Sport-related concussion: factors associated with prolonged return to play.

Author information

1
Department of Family Practice, DeWitt Army Community Hospital, Fort Belvoir, VA 22060, USA. chad.asplund@us.army.mil

Abstract

OBJECTIVE:

To assess predictive value of concussion signs and symptoms based on return-to-play timelines.

DESIGN:

Physician practice study without diagnosis that includes presentation, initial and subsequent treatment, and management of concussion.

SETTING:

National multisite primary care sports medicine provider locations.

PARTICIPANTS:

Twenty-two providers at 18 sites; 101 athletes (91 men, 10 women in the following sports: 73 football, 8 basketball, 8 soccer, 3 wrestling, 2 lacrosse, 2 skiing, 5 others; 51 college, 44 high school, 4 professional, and 2 recreational).
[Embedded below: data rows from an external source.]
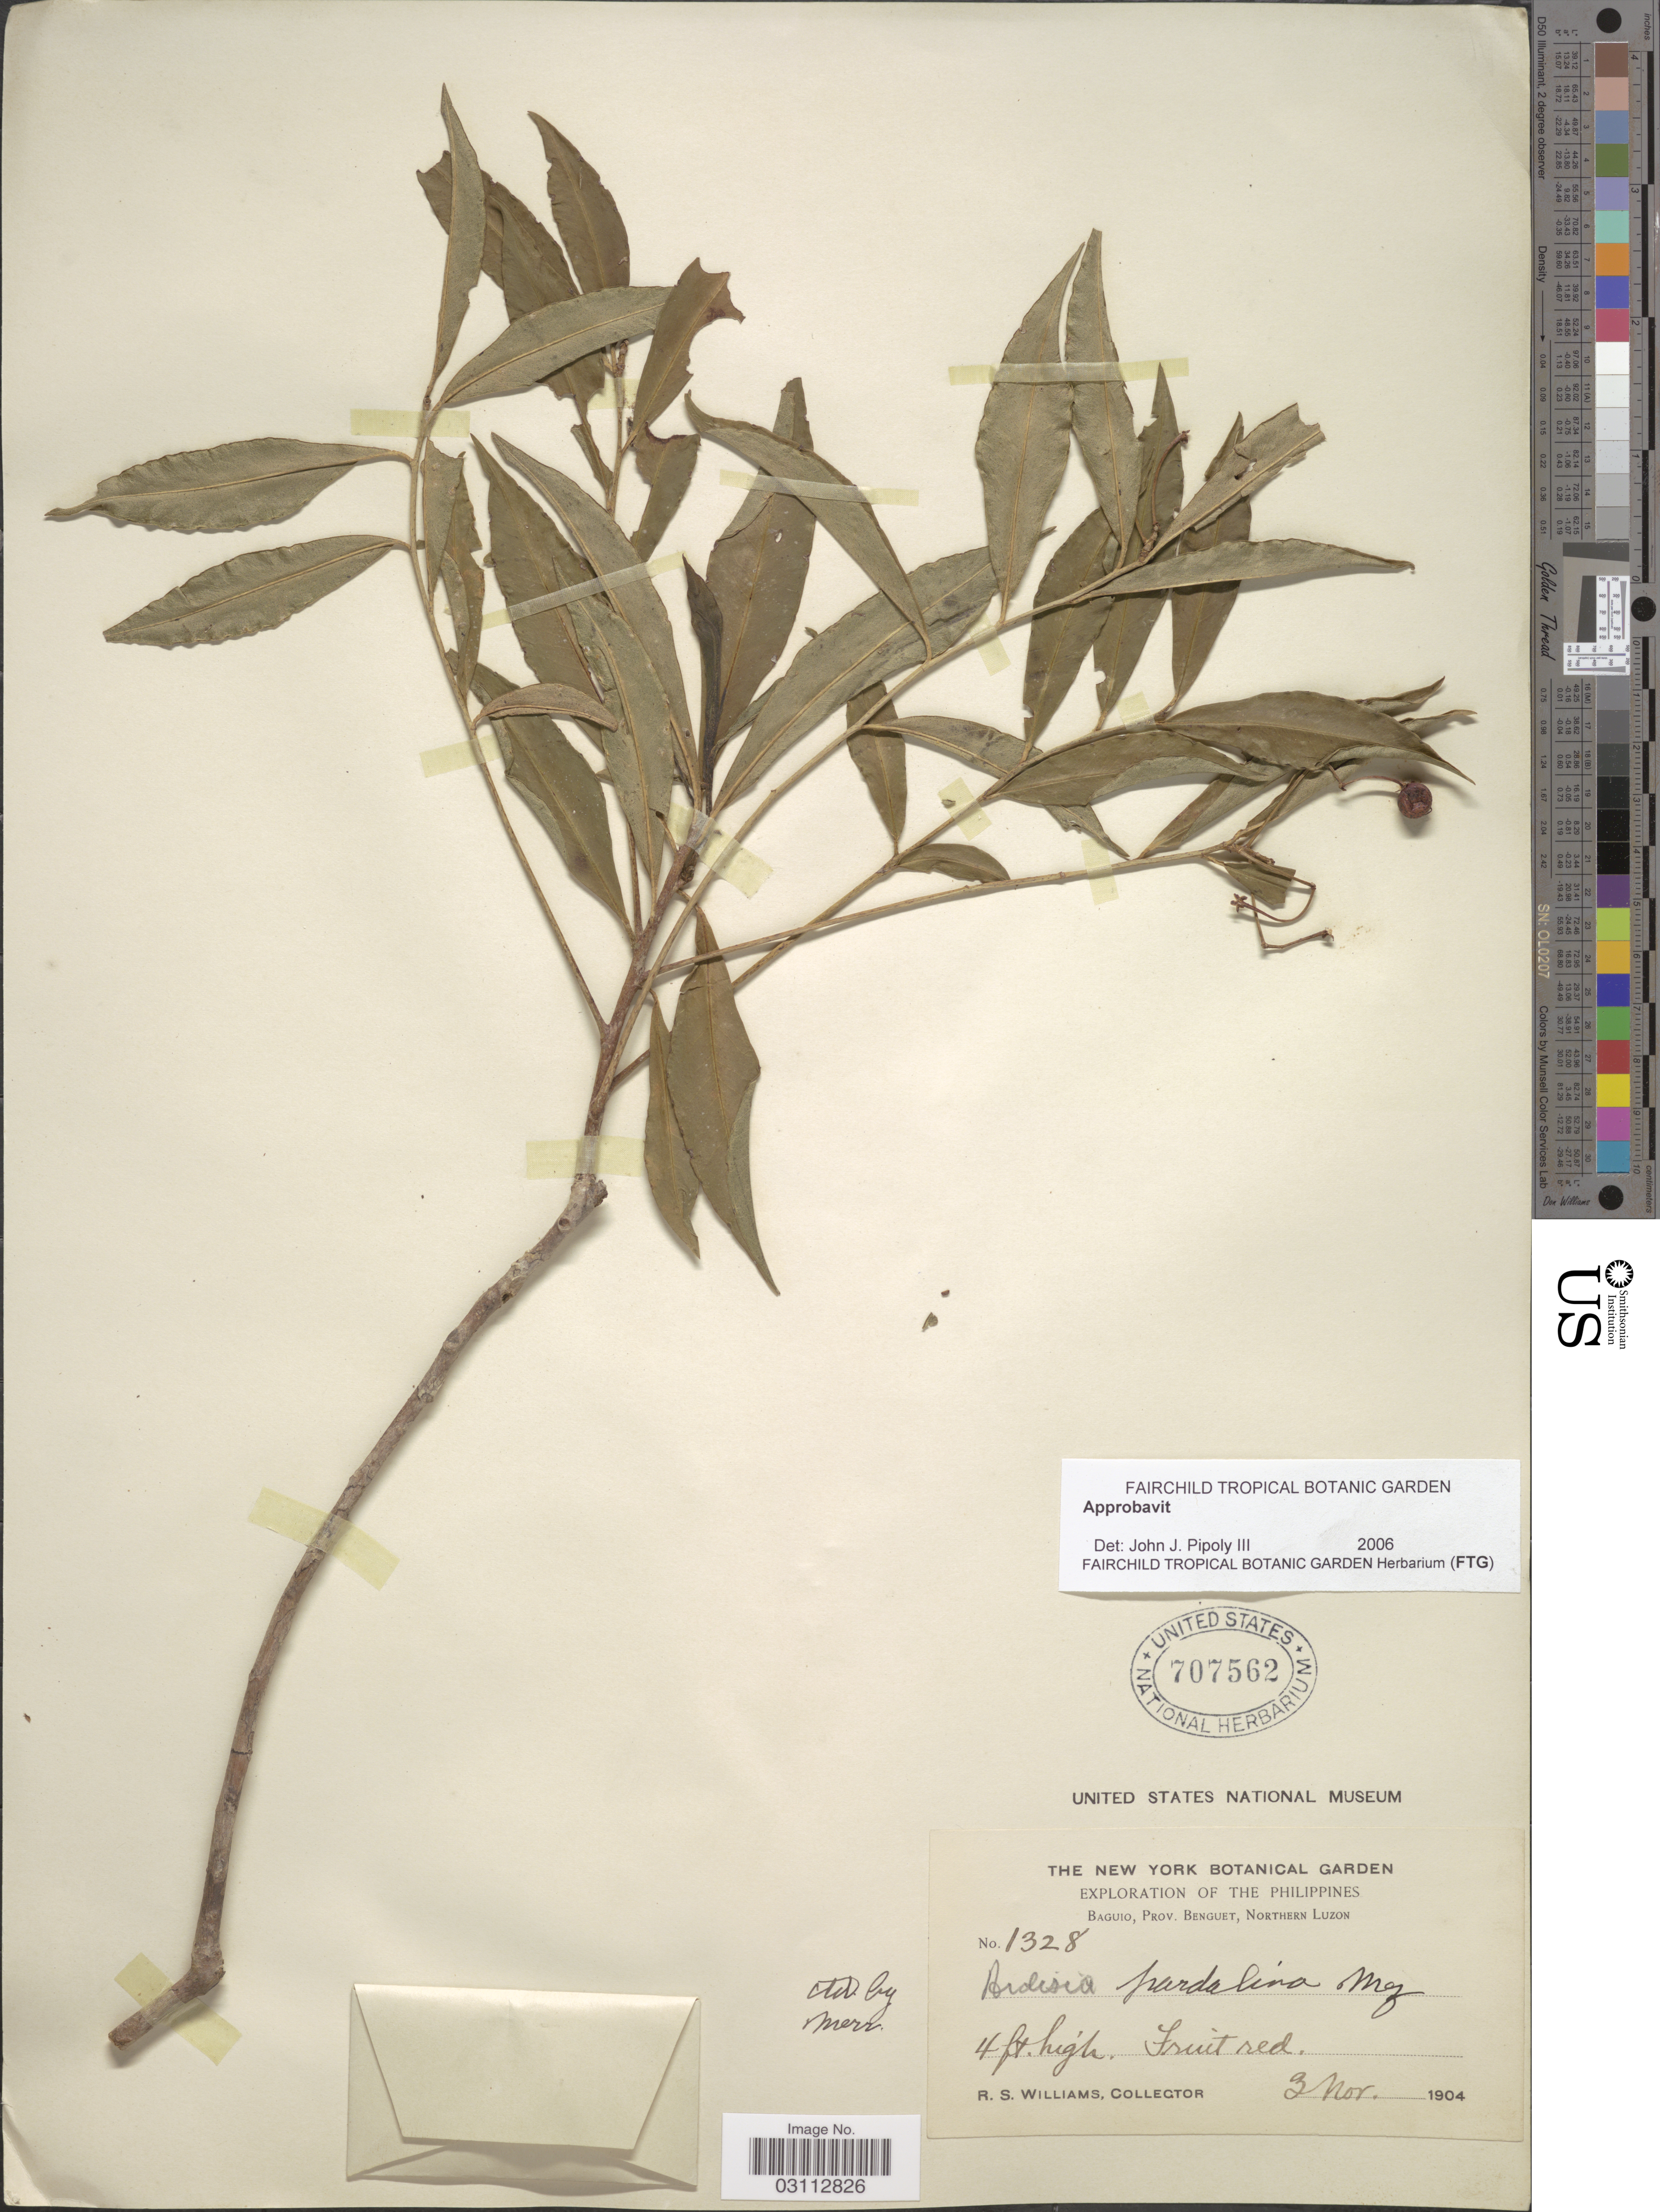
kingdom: Plantae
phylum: Tracheophyta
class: Magnoliopsida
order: Ericales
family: Primulaceae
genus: Ardisia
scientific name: Ardisia pardalina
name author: Mez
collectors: R. S. Williams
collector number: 1328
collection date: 1904-11-03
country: Philippines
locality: Baguio, Prov. Benguet, Northern Luzon.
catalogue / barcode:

MAIN OUTCOME MEASUREMENTS:

Duration of symptoms, presence of clinical signs, and time to return to play following concussion.

RESULTS:

One hundred one concussions were analyzed. Pearson chi2 analysis of common early and late concussion symptoms revealed statistical significance (P < 0.05) of headache >3 hours, difficulty concentrating >3 hours, any retrograde amnesia or loss of consciousness, and return to play >7 days. There appeared to be a trend in patients with posttraumatic amnesia toward poor outcome, but this was not statistically significant.

CONCLUSIONS:

When evaluating concussion, symptoms of headache >3 hours, difficulty concentrating >3 hours, retrograde amnesia, or loss of consciousness may indicate a more severe injury or prolonged recovery; great caution should be exercised before returning these athletes to play.